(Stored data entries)
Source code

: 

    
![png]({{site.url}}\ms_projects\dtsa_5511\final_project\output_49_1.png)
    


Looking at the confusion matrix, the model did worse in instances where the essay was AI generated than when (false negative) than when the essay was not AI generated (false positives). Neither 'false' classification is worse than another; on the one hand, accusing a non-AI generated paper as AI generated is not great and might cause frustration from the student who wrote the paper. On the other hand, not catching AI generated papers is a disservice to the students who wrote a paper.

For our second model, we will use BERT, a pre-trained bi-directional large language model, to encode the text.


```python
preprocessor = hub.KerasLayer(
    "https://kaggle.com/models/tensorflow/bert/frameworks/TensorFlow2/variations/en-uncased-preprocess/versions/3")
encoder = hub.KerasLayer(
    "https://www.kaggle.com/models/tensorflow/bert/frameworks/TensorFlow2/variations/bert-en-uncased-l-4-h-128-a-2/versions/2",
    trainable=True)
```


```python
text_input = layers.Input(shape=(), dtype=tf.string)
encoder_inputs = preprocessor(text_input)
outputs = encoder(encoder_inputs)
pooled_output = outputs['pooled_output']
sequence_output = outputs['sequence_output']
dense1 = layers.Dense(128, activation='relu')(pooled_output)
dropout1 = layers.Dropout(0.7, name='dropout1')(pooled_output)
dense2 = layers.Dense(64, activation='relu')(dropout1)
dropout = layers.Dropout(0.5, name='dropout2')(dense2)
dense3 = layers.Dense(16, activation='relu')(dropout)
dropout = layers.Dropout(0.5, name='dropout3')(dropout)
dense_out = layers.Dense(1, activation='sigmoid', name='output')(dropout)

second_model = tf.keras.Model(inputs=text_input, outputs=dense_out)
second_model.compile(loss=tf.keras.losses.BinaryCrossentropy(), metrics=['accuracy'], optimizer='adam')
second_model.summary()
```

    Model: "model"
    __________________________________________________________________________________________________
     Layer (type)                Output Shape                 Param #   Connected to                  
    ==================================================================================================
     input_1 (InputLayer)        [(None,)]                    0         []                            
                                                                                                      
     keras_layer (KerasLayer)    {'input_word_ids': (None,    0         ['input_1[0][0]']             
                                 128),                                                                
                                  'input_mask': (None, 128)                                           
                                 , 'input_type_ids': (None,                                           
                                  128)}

(WORK TO COMPLETE) Each record shown above must be reproduced exactly.

(YOUR SOLUTION)
Source code

: 

    
![png]({{site.url}}\ms_projects\dtsa_5511\final_project\output_49_1.png)
    


Looking at the confusion matrix, the model did worse in instances where the essay was AI generated than when (false negative) than when the essay was not AI generated (false positives). Neither 'false' classification is worse than another; on the one hand, accusing a non-AI generated paper as AI generated is not great and might cause frustration from the student who wrote the paper. On the other hand, not catching AI generated papers is a disservice to the students who wrote a paper.

For our second model, we will use BERT, a pre-trained bi-directional large language model, to encode the text.


```python
preprocessor = hub.KerasLayer(
    "https://kaggle.com/models/tensorflow/bert/frameworks/TensorFlow2/variations/en-uncased-preprocess/versions/3")
encoder = hub.KerasLayer(
    "https://www.kaggle.com/models/tensorflow/bert/frameworks/TensorFlow2/variations/bert-en-uncased-l-4-h-128-a-2/versions/2",
    trainable=True)
```


```python
text_input = layers.Input(shape=(), dtype=tf.string)
encoder_inputs = preprocessor(text_input)
outputs = encoder(encoder_inputs)
pooled_output = outputs['pooled_output']
sequence_output = outputs['sequence_output']
dense1 = layers.Dense(128, activation='relu')(pooled_output)
dropout1 = layers.Dropout(0.7, name='dropout1')(pooled_output)
dense2 = layers.Dense(64, activation='relu')(dropout1)
dropout = layers.Dropout(0.5, name='dropout2')(dense2)
dense3 = layers.Dense(16, activation='relu')(dropout)
dropout = layers.Dropout(0.5, name='dropout3')(dropout)
dense_out = layers.Dense(1, activation='sigmoid', name='output')(dropout)

second_model = tf.keras.Model(inputs=text_input, outputs=dense_out)
second_model.compile(loss=tf.keras.losses.BinaryCrossentropy(), metrics=['accuracy'], optimizer='adam')
second_model.summary()
```

    Model: "model"
    __________________________________________________________________________________________________
     Layer (type)                Output Shape                 Param #   Connected to                  
    ==================================================================================================
     input_1 (InputLayer)        [(None,)]                    0         []                            
                                                                                                      
     keras_layer (KerasLayer)    {'input_word_ids': (None,    0         ['input_1[0][0]']             
                                 128),                                                                
                                  'input_mask': (None, 128)                                           
                                 , 'input_type_ids': (None,                                           
                                  128)}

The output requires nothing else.